Are inaccurate or misleading descriptions problems in photonics? Community feedback indicates that there is room for improvement in several areas.
It may seem obvious that accuracy should be paramount when conveying science, whether the forum is an academic journal or a conference presentation. Accurate communication is just as critical even when the message is aimed at the broader scientific community or the general public. Although we sometimes encounter issues with submitted manuscripts, we at Nature Photonics believe that our contributors generally do a great job at communicating science carefully and accurately.
However, from time to time we receive feedback from the photonics community about some problems in the field regarding the inaccurate communication of science. It will always be possible to find an alternative point of view on a topic, but the feedback is particularly consistent on certain issues. Some of these problem areas are described below.
A commonly raised issue is the determination of electromagnetic mode areas of waveguides.

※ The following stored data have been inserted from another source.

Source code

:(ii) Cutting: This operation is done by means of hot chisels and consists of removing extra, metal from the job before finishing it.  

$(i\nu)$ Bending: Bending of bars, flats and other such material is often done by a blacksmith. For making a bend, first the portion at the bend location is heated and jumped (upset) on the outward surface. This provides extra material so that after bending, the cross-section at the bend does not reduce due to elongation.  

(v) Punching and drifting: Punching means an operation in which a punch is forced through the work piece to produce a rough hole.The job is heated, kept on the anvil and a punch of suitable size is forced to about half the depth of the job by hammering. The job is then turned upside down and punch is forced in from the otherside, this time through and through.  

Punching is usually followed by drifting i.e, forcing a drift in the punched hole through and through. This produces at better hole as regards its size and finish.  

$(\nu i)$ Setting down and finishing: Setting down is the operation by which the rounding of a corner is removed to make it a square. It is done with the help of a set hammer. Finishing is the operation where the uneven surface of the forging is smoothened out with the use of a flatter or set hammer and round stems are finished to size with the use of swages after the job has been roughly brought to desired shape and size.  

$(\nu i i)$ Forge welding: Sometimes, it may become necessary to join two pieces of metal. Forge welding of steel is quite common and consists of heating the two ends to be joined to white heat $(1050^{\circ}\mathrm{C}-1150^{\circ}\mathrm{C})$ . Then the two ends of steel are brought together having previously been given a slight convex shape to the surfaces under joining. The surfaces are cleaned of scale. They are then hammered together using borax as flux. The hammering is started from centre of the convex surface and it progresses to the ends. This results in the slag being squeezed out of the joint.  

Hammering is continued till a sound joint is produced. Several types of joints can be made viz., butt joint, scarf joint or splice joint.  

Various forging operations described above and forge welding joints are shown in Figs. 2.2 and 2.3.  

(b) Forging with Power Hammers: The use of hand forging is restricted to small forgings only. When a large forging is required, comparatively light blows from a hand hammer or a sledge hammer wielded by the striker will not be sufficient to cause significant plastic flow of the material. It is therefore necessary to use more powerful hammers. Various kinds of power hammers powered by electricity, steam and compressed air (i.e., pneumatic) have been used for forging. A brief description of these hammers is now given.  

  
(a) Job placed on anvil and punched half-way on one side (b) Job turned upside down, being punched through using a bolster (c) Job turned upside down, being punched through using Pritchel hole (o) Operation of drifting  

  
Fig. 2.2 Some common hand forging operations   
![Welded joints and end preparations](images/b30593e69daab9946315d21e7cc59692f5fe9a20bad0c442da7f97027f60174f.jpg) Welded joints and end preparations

For some simple field distributions, it may be acceptable to use typical determinations such as basic 1/e definitions for which the mode is considered to be confined within the region where the energy density (or some other relevant parameter) falls to 1/e of its maximum value. This is satisfactory in some simple waveguide structures, but what if the decay of the field from the waveguide varies depending on direction? Furthermore, waveguides with multiple layers can have complicated field distributions. Some layers may be highly dispersive and can hence hold a high energy density; alternatively, there may be large variations in the permittivity between layers, giving rise to sudden changes in the field amplitude. This is especially problematic for very thin layers; in such cases, it is important to properly account for spikes or dips in the field amplitude. These problems are pertinent to many popular modern schemes including dielectric slot waveguides, 'hybrid' plasmonic waveguides and 'dielectric-loaded' plasmonic waveguides. None of the above issues is news: they have been discussed in the literature. Yet field confinements continue to be reported inappropriately in some cases. Naturally, this is an important issue for an area where it is important to closely weigh up the benefits of confinement against the downside of losses.

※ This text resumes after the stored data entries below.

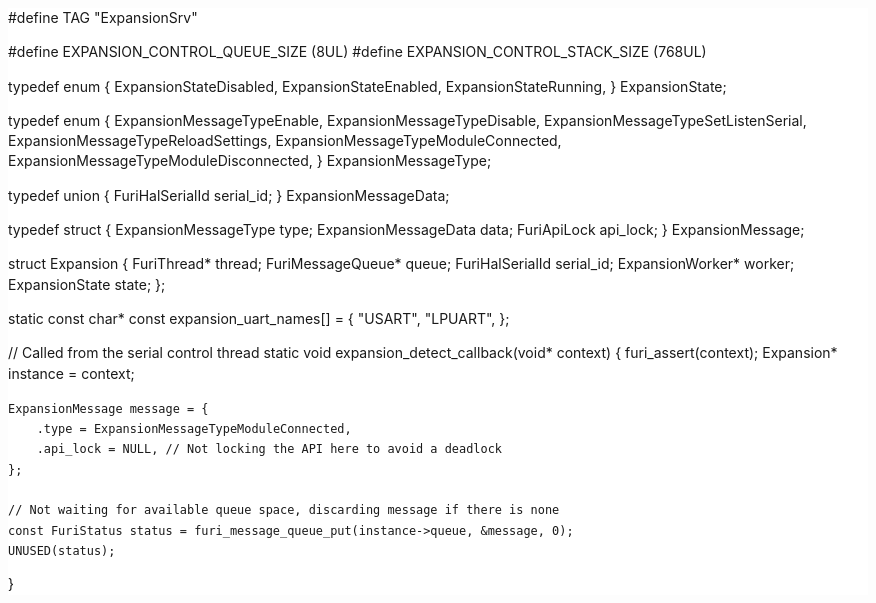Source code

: #define TAG "ExpansionSrv"

#define EXPANSION_CONTROL_QUEUE_SIZE (8UL)
#define EXPANSION_CONTROL_STACK_SIZE (768UL)

typedef enum {
    ExpansionStateDisabled,
    ExpansionStateEnabled,
    ExpansionStateRunning,
} ExpansionState;

typedef enum {
    ExpansionMessageTypeEnable,
    ExpansionMessageTypeDisable,
    ExpansionMessageTypeSetListenSerial,
    ExpansionMessageTypeReloadSettings,
    ExpansionMessageTypeModuleConnected,
    ExpansionMessageTypeModuleDisconnected,
} ExpansionMessageType;

typedef union {
    FuriHalSerialId serial_id;
} ExpansionMessageData;

typedef struct {
    ExpansionMessageType type;
    ExpansionMessageData data;
    FuriApiLock api_lock;
} ExpansionMessage;

struct Expansion {
    FuriThread* thread;
    FuriMessageQueue* queue;
    FuriHalSerialId serial_id;
    ExpansionWorker* worker;
    ExpansionState state;
};

static const char* const expansion_uart_names[] = {
    "USART",
    "LPUART",
};

// Called from the serial control thread
static void expansion_detect_callback(void* context) {
    furi_assert(context);
    Expansion* instance = context;

    ExpansionMessage message = {
        .type = ExpansionMessageTypeModuleConnected,
        .api_lock = NULL, // Not locking the API here to avoid a deadlock
    };

    // Not waiting for available queue space, discarding message if there is none
    const FuriStatus status = furi_message_queue_put(instance->queue, &message, 0);
    UNUSED(status);
}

The definition of mode confinement in resonators has similar issues as those mentioned above for waveguides. However, there is an additional problem for resonators (it occurs for waveguides too, but seems to be less common): the confinement area of a resonator is sometimes claimed to be determined by the physical structure of the resonator (that is, all the light is assumed to be confined between the 'mirrors'). Although this may be acceptable for many resonators, it is often inaccurate for many designs for which a significant portion of the light may be supported outside the physical structure of the resonator. The same problem applies to waveguides in which the structural dimensions may be smaller than the field confinement.
In the field of nano-optics, concerns have been raised about the description of imaging approaches that “beat the diffraction limit” or “realize sub-diffraction-limit imaging.” A valid concern is that such terminology is sometimes used when the results are either barely below the diffraction limit or even slightly above it after appropriately accounting for everything (for example, the numerical aperture and the refractive index).
Several people have questioned whether terahertz plasmonics is indeed plasmonics. This is because at terahertz frequencies metals may contain a very low proportion of the total field energy, so that the unique characteristics typically associated with plasmonics may not be observable in many cases. The observed effects may be better described using other well-established terminology. This is not to say that this direction of research is uninteresting, only that care should be taken with the terminology used to describe it.
Another problematic area is describing simple interference effects (such as the creation of constructive or deconstructive interference regions to form bright (1s) or dark (0s) spots) as active switching. Although interference effects in various structures may be useful, there are several reasons why it is inappropriate to classify well-known interference effects as active optical switching.
Finally, the issue of incorrect claims of breaking reciprocity in reciprocal structures is an ongoing one. It appears to be a persistent misunderstanding of the physical problem, particularly in relation to optical isolation and 'one-way' transmission mirrors. This problem is discussed in more detail in this issue's Commentary on page 579.
Although some of these issues are just related to using appropriate definitions, it is best to seek to be as accurate as possible, rather than making inaccurate statements, or, as one of our readers expressed it, “to make a good sell of particular research.” Naturally, all of us — authors, editors and referees — have our own part to play in ensuring that published science is as accurate as possible.